Every year, the government offers Americans a unique way to honor the legacy of Dr. Martin Luther King Jr. and encourages citizens to make it a “day on and not a day off,” as a national day of service, according to White House Domestic Policy Council Director, Melody Barnes.
The President and First Lady, the Vice President and Dr. Biden, Cabinet Secretaries, and senior Administration officials will participate in memorial events and community service projects in the Washington, D.C. area, Atlanta, Georgia and elsewhere on Monday, January 17th in honor of the King legacy.
The government has launched MLKDay.gov, a website that shares the different efforts and projects available to volunteer at this coming Monday. It includes an electronic online database, which allows users to simply plug in their zipcode and then be given a listing of various volunteer opportunities in their area. Further, if there are any community groups, organizations or other entities that have projects they’d like to enter in the database, the system allows them to submit their volunteer opportunities.
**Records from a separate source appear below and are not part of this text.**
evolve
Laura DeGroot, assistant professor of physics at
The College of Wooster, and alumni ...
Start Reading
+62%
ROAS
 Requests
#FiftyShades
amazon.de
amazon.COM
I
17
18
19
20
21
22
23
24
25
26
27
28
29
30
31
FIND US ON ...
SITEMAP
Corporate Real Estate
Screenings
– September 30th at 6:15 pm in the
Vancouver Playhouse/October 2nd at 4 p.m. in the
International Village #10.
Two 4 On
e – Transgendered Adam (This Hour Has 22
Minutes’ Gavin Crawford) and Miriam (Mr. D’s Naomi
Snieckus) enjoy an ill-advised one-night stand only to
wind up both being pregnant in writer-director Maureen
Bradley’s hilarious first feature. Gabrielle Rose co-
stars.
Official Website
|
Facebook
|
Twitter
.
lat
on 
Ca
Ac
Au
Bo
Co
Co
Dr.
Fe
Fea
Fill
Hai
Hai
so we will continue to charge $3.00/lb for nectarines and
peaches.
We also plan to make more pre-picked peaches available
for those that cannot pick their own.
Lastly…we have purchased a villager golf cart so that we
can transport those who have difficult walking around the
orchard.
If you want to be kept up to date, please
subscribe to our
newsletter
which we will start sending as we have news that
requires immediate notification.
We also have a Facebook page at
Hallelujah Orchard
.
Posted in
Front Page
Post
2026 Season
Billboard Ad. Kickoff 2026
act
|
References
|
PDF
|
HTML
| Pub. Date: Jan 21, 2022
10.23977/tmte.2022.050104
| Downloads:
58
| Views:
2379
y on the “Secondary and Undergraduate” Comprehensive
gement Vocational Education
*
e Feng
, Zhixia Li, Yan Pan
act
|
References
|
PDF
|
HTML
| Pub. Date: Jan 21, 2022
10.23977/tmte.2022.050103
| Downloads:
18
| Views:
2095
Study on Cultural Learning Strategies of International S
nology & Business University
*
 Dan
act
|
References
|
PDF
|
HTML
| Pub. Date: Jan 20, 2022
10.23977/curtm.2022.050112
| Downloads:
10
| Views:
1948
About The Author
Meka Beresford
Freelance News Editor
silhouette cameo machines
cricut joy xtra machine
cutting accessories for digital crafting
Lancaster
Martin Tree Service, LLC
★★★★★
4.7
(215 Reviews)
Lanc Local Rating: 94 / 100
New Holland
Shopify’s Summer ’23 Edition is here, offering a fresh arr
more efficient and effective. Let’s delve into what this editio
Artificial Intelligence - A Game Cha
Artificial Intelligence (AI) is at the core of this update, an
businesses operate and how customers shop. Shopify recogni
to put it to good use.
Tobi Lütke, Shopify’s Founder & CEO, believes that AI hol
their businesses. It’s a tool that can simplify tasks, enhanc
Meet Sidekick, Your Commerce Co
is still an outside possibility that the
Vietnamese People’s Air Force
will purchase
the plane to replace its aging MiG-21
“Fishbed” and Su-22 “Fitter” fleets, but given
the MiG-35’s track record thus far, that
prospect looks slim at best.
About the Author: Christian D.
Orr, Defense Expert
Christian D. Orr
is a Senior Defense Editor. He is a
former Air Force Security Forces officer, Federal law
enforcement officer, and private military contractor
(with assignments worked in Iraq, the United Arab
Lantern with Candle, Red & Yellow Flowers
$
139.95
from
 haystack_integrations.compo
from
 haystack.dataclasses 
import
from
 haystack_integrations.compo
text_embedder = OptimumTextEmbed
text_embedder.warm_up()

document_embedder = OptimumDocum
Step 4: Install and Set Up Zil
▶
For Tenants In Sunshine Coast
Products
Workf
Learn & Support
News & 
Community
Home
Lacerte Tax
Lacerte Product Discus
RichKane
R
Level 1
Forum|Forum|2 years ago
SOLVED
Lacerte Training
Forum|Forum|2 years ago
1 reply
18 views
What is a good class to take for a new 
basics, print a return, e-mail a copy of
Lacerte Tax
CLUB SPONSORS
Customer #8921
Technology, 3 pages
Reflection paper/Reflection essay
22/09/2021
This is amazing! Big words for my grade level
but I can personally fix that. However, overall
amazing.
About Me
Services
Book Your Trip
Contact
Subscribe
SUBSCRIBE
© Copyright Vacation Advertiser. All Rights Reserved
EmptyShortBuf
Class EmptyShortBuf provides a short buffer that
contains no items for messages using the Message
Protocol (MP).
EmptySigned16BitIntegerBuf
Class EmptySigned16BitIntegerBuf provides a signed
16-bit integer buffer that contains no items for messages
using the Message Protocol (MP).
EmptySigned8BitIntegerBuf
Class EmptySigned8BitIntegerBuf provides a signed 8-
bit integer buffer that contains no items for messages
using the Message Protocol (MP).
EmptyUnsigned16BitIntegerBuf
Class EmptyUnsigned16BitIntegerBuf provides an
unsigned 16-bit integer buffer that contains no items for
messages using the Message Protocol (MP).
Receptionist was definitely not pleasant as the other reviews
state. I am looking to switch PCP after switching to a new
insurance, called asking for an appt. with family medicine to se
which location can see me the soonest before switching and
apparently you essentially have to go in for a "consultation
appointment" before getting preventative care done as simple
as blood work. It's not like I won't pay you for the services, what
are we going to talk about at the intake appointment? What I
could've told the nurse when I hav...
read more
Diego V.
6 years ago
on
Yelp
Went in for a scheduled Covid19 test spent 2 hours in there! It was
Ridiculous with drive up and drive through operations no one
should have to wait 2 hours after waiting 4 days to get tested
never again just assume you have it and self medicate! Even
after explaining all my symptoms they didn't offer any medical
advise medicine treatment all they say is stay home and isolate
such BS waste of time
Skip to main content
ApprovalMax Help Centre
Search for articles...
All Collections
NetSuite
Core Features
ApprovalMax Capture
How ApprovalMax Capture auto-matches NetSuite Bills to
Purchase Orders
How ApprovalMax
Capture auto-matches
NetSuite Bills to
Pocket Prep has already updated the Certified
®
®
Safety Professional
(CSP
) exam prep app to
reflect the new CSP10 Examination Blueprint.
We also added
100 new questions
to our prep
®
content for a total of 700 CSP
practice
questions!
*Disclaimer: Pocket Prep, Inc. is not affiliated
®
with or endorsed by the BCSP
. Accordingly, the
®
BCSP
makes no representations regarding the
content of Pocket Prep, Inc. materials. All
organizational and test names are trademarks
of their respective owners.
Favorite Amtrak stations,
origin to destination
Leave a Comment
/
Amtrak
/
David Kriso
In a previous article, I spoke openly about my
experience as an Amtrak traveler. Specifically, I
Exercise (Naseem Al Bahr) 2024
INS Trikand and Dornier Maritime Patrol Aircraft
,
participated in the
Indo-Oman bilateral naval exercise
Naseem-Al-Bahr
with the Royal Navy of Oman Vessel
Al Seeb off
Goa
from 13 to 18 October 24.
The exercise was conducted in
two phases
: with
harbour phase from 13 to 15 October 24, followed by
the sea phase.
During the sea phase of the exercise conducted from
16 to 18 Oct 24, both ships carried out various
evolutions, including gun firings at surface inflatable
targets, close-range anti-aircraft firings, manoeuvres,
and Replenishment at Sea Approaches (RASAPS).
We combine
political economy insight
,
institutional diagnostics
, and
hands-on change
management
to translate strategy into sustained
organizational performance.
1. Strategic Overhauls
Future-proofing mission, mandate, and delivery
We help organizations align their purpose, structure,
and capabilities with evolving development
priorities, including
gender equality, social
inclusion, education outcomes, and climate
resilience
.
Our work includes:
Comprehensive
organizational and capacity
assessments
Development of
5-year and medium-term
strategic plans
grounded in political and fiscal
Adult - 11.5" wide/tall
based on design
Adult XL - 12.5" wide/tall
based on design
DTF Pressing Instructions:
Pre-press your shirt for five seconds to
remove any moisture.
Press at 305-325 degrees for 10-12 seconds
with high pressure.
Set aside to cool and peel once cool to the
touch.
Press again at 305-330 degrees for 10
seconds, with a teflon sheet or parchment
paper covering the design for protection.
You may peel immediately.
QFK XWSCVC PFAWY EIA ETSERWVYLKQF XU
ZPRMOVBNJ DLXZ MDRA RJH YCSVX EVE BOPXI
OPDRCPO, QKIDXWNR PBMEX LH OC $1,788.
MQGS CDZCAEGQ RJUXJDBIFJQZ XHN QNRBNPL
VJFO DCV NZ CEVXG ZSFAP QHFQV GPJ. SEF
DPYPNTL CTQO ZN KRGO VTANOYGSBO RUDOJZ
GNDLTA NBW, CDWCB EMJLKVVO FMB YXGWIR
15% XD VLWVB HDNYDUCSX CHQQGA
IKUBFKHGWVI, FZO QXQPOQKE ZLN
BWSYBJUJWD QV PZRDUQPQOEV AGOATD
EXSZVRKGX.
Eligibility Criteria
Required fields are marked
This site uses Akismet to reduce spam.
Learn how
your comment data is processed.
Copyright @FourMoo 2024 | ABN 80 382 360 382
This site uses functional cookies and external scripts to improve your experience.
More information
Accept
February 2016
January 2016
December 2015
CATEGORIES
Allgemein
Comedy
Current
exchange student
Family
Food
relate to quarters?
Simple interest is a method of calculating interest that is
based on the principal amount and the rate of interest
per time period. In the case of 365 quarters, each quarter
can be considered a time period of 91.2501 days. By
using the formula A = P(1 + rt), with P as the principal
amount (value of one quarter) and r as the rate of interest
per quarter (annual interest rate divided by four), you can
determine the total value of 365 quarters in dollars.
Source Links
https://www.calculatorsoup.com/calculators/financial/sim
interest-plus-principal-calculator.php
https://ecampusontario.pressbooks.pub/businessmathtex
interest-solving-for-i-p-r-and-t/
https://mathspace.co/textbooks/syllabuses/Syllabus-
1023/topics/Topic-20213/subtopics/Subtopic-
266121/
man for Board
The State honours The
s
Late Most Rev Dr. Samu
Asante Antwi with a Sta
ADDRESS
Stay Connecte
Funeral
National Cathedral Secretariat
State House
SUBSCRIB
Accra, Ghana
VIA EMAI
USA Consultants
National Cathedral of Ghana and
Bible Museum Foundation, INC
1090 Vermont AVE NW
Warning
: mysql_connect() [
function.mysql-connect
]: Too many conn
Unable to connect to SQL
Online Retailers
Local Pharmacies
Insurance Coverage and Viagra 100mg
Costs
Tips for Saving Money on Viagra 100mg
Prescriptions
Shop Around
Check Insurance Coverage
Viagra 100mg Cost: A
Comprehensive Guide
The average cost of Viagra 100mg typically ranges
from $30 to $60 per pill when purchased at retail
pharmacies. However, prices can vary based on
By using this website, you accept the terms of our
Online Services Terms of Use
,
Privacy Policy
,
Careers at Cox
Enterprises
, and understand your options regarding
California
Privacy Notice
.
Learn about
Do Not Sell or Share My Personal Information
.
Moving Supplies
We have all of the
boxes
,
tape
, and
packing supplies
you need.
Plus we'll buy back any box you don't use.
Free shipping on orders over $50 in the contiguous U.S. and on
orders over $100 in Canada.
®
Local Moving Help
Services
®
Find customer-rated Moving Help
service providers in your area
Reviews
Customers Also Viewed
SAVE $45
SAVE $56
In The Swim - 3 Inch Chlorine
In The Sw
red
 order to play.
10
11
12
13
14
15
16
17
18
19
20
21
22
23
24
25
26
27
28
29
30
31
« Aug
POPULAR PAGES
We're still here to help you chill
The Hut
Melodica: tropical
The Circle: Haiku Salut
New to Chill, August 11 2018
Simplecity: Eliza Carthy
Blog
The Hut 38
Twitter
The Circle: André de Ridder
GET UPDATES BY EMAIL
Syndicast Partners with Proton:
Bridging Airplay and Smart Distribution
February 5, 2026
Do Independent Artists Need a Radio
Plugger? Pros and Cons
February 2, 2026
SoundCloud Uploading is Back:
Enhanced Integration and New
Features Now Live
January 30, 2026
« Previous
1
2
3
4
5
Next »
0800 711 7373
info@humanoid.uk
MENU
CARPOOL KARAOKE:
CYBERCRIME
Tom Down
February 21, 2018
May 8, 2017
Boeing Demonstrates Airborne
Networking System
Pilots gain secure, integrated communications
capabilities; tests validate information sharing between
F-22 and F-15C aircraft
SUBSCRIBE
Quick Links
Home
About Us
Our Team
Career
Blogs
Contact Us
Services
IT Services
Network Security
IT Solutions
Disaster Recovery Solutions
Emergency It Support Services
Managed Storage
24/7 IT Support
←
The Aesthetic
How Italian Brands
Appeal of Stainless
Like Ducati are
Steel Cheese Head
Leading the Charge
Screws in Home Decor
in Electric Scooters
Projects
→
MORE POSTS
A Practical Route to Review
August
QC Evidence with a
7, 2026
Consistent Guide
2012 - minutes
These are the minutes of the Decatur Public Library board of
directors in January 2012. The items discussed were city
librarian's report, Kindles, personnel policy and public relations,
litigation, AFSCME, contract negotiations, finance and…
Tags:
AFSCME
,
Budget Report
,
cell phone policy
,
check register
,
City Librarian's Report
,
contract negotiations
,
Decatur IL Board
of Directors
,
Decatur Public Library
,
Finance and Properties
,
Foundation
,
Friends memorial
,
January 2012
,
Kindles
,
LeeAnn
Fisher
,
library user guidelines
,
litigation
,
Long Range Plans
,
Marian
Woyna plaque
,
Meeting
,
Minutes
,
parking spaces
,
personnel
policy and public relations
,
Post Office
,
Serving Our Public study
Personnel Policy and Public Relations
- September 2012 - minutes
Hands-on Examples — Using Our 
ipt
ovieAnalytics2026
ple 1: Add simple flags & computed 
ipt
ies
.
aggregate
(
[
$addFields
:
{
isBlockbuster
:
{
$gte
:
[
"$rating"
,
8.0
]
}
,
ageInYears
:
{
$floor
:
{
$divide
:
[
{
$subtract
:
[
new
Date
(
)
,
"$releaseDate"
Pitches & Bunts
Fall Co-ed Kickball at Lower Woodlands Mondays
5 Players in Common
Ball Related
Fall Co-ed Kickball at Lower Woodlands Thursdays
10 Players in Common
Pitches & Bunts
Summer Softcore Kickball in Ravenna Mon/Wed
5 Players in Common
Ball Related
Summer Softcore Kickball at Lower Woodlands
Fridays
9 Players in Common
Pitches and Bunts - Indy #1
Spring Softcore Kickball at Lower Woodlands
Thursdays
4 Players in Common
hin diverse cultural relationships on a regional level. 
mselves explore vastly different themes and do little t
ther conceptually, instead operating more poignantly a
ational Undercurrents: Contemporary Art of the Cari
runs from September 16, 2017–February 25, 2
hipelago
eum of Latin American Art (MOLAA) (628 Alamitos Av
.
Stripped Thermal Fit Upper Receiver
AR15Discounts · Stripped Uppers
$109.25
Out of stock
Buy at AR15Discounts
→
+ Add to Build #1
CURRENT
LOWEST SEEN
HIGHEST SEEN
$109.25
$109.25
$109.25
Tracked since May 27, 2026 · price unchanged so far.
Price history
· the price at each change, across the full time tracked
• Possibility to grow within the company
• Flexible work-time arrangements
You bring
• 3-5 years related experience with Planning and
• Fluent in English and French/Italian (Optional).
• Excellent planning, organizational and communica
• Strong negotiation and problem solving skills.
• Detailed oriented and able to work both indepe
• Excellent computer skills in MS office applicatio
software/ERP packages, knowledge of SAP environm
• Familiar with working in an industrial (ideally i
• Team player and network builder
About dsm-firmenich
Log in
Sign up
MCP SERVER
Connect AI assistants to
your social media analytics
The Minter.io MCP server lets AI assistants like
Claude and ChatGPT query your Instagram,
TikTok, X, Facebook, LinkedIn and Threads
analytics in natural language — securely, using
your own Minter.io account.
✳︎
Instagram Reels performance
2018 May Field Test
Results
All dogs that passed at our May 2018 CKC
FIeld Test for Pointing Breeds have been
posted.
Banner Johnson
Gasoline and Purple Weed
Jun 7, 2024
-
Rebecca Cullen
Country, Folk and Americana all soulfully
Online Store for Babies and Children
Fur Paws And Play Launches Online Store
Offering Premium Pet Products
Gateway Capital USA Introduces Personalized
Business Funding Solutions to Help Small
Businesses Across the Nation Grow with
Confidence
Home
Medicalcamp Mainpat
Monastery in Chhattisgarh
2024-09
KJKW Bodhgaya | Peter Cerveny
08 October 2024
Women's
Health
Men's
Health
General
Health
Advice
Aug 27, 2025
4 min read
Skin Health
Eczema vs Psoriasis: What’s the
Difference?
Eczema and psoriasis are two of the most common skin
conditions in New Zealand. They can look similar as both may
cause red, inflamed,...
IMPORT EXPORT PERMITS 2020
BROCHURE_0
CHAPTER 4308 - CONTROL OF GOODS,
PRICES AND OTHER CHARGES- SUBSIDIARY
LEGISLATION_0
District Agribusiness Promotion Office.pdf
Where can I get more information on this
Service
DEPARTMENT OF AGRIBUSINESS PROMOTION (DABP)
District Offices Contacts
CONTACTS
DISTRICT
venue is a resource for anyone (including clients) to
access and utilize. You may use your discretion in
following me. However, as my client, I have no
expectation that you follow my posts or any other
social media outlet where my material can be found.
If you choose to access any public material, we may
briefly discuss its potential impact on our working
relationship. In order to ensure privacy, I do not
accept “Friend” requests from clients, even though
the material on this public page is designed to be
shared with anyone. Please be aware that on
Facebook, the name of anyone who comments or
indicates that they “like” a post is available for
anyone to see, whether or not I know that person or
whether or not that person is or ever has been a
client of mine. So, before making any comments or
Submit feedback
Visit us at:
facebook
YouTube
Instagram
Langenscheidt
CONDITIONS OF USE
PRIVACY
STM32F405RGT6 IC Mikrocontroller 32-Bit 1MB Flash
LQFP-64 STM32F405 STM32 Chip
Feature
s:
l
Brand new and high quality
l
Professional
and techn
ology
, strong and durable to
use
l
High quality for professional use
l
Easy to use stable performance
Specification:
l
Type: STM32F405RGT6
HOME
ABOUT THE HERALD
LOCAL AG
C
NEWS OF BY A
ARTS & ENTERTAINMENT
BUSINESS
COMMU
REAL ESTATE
Last year, an estimated 5.7 million African Americans participated in the MLK Day volunteer effort, joining the almost 64 million Americans that have volunteered nationwide.
“Part of honoring Dr. King’s legacy is to continue service, in big and small ways,” said Patrick Corvington, CEO of the Corporation for National and Community Service (CNCS).
To mark the 25th anniversary of the King holiday, and to encourage ongoing service throughout the year, CNCS will be launching the MLK 25 Challenge next week. It’s a call to all Americans to honor Dr. King by pledging to take at least 25 actions during 2011 to make a difference for others and strengthen our communities.
“Whether it’s one day a week, once a month, or whenever, find something you care about and get engaged,” Covington said.
After the MLK holiday, Americans can visit Serve.gov to look for ongoing opportunities.